→ **What needs to be done**: Every line of the data is to be reproduced exactly.

[Given records Boundary: Start]

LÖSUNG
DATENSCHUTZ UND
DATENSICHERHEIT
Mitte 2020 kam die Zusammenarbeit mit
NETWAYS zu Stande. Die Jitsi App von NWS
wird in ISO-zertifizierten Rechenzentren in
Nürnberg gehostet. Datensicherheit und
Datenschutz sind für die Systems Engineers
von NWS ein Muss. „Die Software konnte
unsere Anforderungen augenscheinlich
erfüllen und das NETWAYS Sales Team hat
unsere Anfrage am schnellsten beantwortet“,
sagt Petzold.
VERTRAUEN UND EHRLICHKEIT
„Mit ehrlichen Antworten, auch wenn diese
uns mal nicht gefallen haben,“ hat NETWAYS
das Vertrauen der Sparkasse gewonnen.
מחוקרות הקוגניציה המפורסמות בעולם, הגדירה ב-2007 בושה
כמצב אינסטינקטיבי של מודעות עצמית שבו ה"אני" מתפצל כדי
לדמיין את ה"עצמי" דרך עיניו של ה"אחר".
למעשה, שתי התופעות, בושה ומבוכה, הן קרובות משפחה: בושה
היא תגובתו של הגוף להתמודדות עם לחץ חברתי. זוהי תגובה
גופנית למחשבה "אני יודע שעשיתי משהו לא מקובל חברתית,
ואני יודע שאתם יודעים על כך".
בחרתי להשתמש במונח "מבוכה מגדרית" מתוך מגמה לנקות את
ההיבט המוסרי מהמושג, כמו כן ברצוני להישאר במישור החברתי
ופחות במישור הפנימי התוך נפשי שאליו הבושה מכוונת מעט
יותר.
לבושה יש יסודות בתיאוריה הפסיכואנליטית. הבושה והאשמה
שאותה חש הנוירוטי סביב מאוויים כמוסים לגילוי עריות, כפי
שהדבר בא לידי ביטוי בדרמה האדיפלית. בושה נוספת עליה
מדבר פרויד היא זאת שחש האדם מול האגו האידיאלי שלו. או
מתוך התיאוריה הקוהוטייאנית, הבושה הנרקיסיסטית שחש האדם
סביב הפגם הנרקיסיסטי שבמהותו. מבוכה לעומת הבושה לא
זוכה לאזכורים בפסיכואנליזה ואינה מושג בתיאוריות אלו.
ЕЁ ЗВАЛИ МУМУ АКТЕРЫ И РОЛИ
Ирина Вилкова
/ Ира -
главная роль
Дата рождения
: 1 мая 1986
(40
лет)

[Given records Boundary: End]

→ **Response**:
LÖSUNG
DATENSCHUTZ UND
DATENSICHERHEIT
Mitte 2020 kam die Zusammenarbeit mit
NETWAYS zu Stande. Die Jitsi App von NWS
wird in ISO-zertifizierten Rechenzentren in
Nürnberg gehostet. Datensicherheit und
Datenschutz sind für die Systems Engineers
von NWS ein Muss. „Die Software konnte
unsere Anforderungen augenscheinlich
erfüllen und das NETWAYS Sales Team hat
unsere Anfrage am schnellsten beantwortet“,
sagt Petzold.
VERTRAUEN UND EHRLICHKEIT
„Mit ehrlichen Antworten, auch wenn diese
uns mal nicht gefallen haben,“ hat NETWAYS
das Vertrauen der Sparkasse gewonnen.
מחוקרות הקוגניציה המפורסמות בעולם, הגדירה ב-2007 בושה
כמצב אינסטינקטיבי של מודעות עצמית שבו ה"אני" מתפצל כדי
לדמיין את ה"עצמי" דרך עיניו של ה"אחר".
למעשה, שתי התופעות, בושה ומבוכה, הן קרובות משפחה: בושה
היא תגובתו של הגוף להתמודדות עם לחץ חברתי. זוהי תגובה
גופנית למחשבה "אני יודע שעשיתי משהו לא מקובל חברתית,
ואני יודע שאתם יודעים על כך".
בחרתי להשתמש במונח "מבוכה מגדרית" מתוך מגמה לנקות את
ההיבט המוסרי מהמושג, כמו כן ברצוני להישאר במישור החברתי
ופחות במישור הפנימי התוך נפשי שאליו הבושה מכוונת מעט
יותר.
לבושה יש יסודות בתיאוריה הפסיכואנליטית. הבושה והאשמה
שאותה חש הנוירוטי סביב מאוויים כמוסים לגילוי עריות, כפי
שהדבר בא לידי ביטוי בדרמה האדיפלית. בושה נוספת עליה
מדבר פרויד היא זאת שחש האדם מול האגו האידיאלי שלו. או
מתוך התיאוריה הקוהוטייאנית, הבושה הנרקיסיסטית שחש האדם
סביב הפגם הנרקיסיסטי שבמהותו. מבוכה לעומת הבושה לא
זוכה לאזכורים בפסיכואנליזה ואינה מושג בתיאוריות אלו.
ЕЁ ЗВАЛИ МУМУ АКТЕРЫ И РОЛИ
Ирина Вилкова
/ Ира -
главная роль
Дата рождения
: 1 мая 1986
(40
лет)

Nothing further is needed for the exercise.